→ WORK INSTRUCTION
Can you copy the lines of the records below word for word, starting at the line that contains "1. The desk" and ending at the end of the records?

[Records drawn from a dataset]
╔══

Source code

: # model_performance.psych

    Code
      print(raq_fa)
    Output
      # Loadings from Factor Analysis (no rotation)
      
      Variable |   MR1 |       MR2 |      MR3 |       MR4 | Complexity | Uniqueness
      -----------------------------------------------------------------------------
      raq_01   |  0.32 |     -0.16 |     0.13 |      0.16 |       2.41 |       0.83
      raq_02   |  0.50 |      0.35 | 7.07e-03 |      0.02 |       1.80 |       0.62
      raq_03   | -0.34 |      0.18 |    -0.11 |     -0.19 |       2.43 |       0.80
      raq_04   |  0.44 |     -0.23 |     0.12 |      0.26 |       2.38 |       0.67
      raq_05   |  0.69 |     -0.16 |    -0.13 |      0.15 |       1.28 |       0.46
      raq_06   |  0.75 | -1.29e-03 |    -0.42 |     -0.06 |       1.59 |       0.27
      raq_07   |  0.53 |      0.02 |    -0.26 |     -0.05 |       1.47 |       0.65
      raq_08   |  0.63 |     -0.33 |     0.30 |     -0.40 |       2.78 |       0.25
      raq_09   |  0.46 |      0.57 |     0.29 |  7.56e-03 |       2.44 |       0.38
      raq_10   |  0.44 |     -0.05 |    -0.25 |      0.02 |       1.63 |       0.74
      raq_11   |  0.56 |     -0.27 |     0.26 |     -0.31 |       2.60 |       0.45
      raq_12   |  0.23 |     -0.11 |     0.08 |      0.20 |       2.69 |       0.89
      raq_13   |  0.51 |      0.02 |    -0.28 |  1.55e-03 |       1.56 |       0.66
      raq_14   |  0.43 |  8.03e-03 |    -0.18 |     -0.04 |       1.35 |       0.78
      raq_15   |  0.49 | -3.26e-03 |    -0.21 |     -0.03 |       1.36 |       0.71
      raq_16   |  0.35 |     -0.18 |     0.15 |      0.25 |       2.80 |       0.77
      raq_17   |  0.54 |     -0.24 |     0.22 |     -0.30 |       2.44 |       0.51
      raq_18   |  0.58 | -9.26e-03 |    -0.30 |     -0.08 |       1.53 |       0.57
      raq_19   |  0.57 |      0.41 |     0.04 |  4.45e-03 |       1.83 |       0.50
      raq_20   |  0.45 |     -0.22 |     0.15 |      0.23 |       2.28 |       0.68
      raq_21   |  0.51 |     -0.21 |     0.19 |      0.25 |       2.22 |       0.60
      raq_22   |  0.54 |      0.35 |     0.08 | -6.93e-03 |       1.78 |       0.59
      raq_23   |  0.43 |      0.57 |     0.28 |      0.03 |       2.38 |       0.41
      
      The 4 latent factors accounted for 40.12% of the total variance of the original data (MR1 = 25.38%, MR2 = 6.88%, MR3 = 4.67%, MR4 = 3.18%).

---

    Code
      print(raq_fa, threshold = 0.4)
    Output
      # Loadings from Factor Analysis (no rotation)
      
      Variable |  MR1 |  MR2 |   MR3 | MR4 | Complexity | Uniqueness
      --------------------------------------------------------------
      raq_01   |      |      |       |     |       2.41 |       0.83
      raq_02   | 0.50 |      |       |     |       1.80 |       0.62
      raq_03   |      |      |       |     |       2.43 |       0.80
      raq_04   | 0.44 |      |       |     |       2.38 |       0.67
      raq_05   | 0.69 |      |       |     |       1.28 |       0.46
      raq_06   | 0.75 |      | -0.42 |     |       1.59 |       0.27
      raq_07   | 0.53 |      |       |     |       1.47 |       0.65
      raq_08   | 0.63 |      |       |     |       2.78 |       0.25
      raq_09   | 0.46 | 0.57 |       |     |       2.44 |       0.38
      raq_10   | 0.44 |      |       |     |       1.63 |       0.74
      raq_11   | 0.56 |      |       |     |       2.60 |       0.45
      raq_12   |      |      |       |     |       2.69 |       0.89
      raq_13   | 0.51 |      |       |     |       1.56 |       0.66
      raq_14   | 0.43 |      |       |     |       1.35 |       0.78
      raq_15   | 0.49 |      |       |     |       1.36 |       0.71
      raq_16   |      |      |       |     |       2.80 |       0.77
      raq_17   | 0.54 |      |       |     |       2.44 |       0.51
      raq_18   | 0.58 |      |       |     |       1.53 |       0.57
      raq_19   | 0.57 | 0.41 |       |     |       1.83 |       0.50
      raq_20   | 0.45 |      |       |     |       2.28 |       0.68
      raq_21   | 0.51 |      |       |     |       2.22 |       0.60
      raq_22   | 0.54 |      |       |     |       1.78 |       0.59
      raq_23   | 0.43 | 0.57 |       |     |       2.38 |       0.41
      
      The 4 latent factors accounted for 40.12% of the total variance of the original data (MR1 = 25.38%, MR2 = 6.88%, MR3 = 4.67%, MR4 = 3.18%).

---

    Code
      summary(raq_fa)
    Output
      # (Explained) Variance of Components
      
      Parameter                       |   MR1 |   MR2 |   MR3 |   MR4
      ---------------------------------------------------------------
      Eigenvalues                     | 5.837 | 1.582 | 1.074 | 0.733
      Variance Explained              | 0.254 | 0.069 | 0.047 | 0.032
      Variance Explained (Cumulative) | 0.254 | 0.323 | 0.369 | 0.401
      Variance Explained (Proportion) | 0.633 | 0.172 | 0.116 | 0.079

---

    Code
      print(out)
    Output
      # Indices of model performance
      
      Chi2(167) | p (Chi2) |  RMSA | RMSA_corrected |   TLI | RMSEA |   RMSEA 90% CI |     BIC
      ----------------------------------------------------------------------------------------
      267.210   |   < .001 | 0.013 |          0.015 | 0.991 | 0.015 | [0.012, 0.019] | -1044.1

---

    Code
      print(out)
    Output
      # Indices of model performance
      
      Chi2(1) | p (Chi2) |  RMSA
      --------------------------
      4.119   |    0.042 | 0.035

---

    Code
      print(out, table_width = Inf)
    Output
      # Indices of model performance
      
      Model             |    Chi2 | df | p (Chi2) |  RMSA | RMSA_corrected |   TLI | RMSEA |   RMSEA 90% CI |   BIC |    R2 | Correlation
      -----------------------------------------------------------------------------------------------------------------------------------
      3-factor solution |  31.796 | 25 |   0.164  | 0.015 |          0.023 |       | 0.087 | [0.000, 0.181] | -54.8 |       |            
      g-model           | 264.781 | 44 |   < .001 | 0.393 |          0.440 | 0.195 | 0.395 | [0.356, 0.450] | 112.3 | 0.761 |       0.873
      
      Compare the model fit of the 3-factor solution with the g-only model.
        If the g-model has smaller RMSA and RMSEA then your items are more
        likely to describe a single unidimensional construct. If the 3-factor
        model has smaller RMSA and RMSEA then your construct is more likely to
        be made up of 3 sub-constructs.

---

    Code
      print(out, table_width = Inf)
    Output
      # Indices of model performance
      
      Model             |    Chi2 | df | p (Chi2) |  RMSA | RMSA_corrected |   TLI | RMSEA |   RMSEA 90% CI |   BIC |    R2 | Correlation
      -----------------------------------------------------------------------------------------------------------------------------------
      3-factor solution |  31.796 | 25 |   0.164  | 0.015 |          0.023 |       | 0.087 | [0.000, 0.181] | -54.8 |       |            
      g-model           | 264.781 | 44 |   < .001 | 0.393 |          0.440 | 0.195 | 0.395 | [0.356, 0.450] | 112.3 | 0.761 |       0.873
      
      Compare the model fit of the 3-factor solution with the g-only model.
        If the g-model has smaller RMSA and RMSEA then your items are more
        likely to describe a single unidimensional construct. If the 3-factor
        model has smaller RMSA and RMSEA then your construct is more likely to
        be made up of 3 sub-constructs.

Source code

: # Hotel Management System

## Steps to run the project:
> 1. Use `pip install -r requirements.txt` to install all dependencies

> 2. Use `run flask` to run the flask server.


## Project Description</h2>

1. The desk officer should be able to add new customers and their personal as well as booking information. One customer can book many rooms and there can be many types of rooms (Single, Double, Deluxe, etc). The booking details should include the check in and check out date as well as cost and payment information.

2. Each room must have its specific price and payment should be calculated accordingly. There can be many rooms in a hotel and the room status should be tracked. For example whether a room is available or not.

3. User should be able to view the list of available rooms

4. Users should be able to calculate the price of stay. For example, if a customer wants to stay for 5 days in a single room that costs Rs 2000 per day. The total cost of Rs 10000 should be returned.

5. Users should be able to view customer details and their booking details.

╚══

→ RESPONSE TO THE EXERCISE
1. The desk officer should be able to add new customers and their personal as well as booking information. One customer can book many rooms and there can be many types of rooms (Single, Double, Deluxe, etc). The booking details should include the check in and check out date as well as cost and payment information.

2. Each room must have its specific price and payment should be calculated accordingly. There can be many rooms in a hotel and the room status should be tracked. For example whether a room is available or not.

3. User should be able to view the list of available rooms

4. Users should be able to calculate the price of stay. For example, if a customer wants to stay for 5 days in a single room that costs Rs 2000 per day. The total cost of Rs 10000 should be returned.

5. Users should be able to view customer details and their booking details.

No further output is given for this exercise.